Record set:
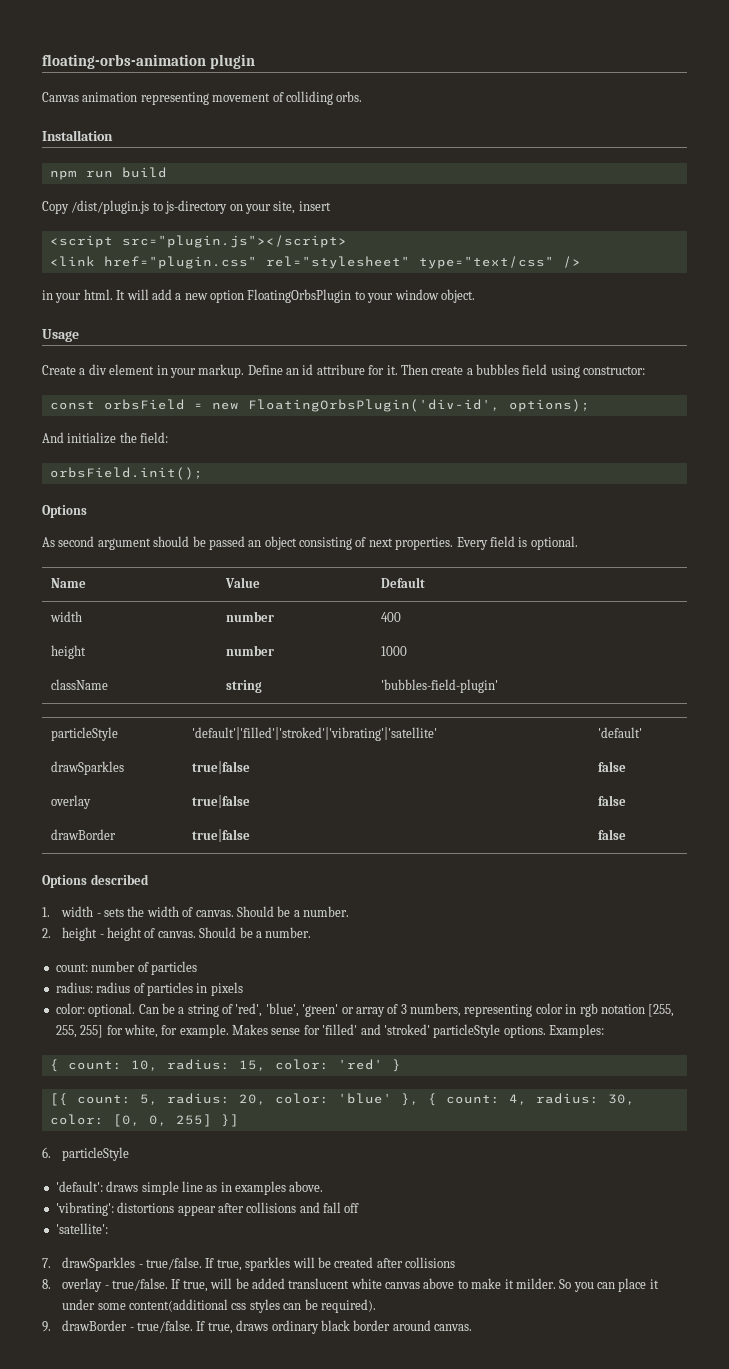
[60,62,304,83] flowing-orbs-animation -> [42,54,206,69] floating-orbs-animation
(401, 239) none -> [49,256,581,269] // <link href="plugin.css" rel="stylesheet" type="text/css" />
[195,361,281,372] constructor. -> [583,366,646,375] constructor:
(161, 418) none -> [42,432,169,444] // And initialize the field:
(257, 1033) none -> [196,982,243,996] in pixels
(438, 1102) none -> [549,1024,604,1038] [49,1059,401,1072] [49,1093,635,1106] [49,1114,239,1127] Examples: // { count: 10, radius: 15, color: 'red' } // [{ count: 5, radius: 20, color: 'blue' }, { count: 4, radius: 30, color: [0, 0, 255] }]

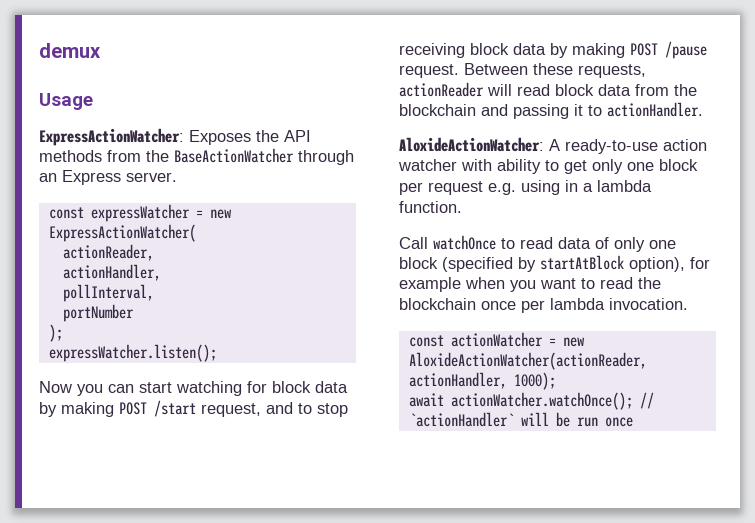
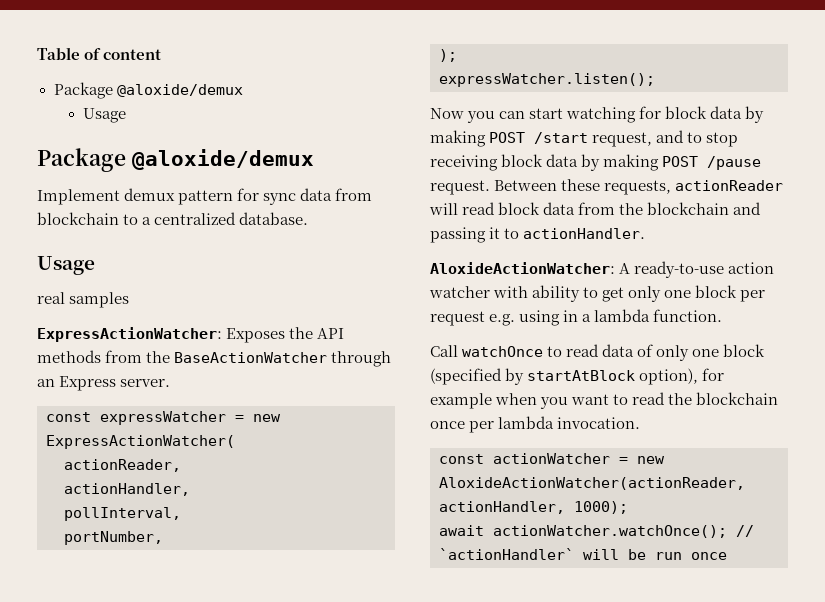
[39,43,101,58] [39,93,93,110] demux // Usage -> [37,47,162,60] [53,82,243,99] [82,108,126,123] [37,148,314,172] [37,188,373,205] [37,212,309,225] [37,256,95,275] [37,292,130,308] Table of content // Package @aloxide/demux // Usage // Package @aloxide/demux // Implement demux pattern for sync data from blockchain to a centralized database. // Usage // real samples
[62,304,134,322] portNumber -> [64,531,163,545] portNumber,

What the exercise asks:
Above are the records; from them, give again exactly the lines from the one containing "(401, 239) none" through the one containing "(257, 1033) none", both included.

Exercise response:
(401, 239) none -> [49,256,581,269] // <link href="plugin.css" rel="stylesheet" type="text/css" />
[195,361,281,372] constructor. -> [583,366,646,375] constructor:
(161, 418) none -> [42,432,169,444] // And initialize the field:
(257, 1033) none -> [196,982,243,996] in pixels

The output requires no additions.